(Point tracking data)
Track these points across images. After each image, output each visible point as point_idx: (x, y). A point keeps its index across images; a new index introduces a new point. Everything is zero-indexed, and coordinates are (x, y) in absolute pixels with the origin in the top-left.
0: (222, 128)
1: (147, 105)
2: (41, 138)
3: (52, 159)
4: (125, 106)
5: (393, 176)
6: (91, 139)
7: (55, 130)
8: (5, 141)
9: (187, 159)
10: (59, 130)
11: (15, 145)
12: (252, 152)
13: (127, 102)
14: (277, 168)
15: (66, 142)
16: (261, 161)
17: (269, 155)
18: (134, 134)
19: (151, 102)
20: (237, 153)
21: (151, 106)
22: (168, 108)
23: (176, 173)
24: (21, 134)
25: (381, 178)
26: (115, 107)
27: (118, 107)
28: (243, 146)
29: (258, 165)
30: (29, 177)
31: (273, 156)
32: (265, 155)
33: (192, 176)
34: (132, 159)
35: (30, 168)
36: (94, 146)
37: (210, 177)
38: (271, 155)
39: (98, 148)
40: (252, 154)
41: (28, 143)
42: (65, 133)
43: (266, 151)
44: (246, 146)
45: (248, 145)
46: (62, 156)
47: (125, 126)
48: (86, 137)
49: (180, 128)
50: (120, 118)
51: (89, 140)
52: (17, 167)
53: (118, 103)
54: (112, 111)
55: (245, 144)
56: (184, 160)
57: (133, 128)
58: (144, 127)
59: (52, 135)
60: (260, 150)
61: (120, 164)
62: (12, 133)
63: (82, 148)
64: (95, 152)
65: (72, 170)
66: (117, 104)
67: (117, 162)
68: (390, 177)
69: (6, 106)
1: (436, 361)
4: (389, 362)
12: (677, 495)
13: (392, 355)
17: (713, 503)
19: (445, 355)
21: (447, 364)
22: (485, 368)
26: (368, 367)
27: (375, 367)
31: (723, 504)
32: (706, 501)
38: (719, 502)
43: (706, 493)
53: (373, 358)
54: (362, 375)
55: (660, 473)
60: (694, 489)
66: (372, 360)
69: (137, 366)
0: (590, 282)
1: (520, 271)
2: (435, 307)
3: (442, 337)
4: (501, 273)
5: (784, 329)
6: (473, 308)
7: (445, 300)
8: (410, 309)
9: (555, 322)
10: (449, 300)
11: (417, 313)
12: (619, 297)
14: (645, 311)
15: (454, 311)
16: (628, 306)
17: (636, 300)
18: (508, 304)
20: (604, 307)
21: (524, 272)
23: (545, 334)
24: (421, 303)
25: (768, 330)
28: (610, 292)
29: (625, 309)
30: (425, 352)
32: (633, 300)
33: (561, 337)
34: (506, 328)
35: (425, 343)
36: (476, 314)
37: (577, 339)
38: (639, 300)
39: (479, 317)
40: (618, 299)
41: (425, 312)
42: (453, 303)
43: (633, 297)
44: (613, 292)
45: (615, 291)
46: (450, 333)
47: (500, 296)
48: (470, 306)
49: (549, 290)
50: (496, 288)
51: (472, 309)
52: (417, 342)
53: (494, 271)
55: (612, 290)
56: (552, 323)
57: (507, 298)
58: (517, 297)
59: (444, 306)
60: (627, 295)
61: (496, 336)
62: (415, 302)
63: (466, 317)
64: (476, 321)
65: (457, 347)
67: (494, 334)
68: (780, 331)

▶ **PROMPT**
Verbatim reproduction of the entries is required.

▶ **TASK RESPONSE**
Track these points across images. After each image, output each visible point as point_idx: (x, y). A point keeps its index across images; a new index introduces a new point. Everything is zero-indexed, and coordinates are (x, y) in absolute pixels with the origin in the top-left.
0: (222, 128)
1: (147, 105)
2: (41, 138)
3: (52, 159)
4: (125, 106)
5: (393, 176)
6: (91, 139)
7: (55, 130)
8: (5, 141)
9: (187, 159)
10: (59, 130)
11: (15, 145)
12: (252, 152)
13: (127, 102)
14: (277, 168)
15: (66, 142)
16: (261, 161)
17: (269, 155)
18: (134, 134)
19: (151, 102)
20: (237, 153)
21: (151, 106)
22: (168, 108)
23: (176, 173)
24: (21, 134)
25: (381, 178)
26: (115, 107)
27: (118, 107)
28: (243, 146)
29: (258, 165)
30: (29, 177)
31: (273, 156)
32: (265, 155)
33: (192, 176)
34: (132, 159)
35: (30, 168)
36: (94, 146)
37: (210, 177)
38: (271, 155)
39: (98, 148)
40: (252, 154)
41: (28, 143)
42: (65, 133)
43: (266, 151)
44: (246, 146)
45: (248, 145)
46: (62, 156)
47: (125, 126)
48: (86, 137)
49: (180, 128)
50: (120, 118)
51: (89, 140)
52: (17, 167)
53: (118, 103)
54: (112, 111)
55: (245, 144)
56: (184, 160)
57: (133, 128)
58: (144, 127)
59: (52, 135)
60: (260, 150)
61: (120, 164)
62: (12, 133)
63: (82, 148)
64: (95, 152)
65: (72, 170)
66: (117, 104)
67: (117, 162)
68: (390, 177)
69: (6, 106)
1: (436, 361)
4: (389, 362)
12: (677, 495)
13: (392, 355)
17: (713, 503)
19: (445, 355)
21: (447, 364)
22: (485, 368)
26: (368, 367)
27: (375, 367)
31: (723, 504)
32: (706, 501)
38: (719, 502)
43: (706, 493)
53: (373, 358)
54: (362, 375)
55: (660, 473)
60: (694, 489)
66: (372, 360)
69: (137, 366)
0: (590, 282)
1: (520, 271)
2: (435, 307)
3: (442, 337)
4: (501, 273)
5: (784, 329)
6: (473, 308)
7: (445, 300)
8: (410, 309)
9: (555, 322)
10: (449, 300)
11: (417, 313)
12: (619, 297)
14: (645, 311)
15: (454, 311)
16: (628, 306)
17: (636, 300)
18: (508, 304)
20: (604, 307)
21: (524, 272)
23: (545, 334)
24: (421, 303)
25: (768, 330)
28: (610, 292)
29: (625, 309)
30: (425, 352)
32: (633, 300)
33: (561, 337)
34: (506, 328)
35: (425, 343)
36: (476, 314)
37: (577, 339)
38: (639, 300)
39: (479, 317)
40: (618, 299)
41: (425, 312)
42: (453, 303)
43: (633, 297)
44: (613, 292)
45: (615, 291)
46: (450, 333)
47: (500, 296)
48: (470, 306)
49: (549, 290)
50: (496, 288)
51: (472, 309)
52: (417, 342)
53: (494, 271)
55: (612, 290)
56: (552, 323)
57: (507, 298)
58: (517, 297)
59: (444, 306)
60: (627, 295)
61: (496, 336)
62: (415, 302)
63: (466, 317)
64: (476, 321)
65: (457, 347)
67: (494, 334)
68: (780, 331)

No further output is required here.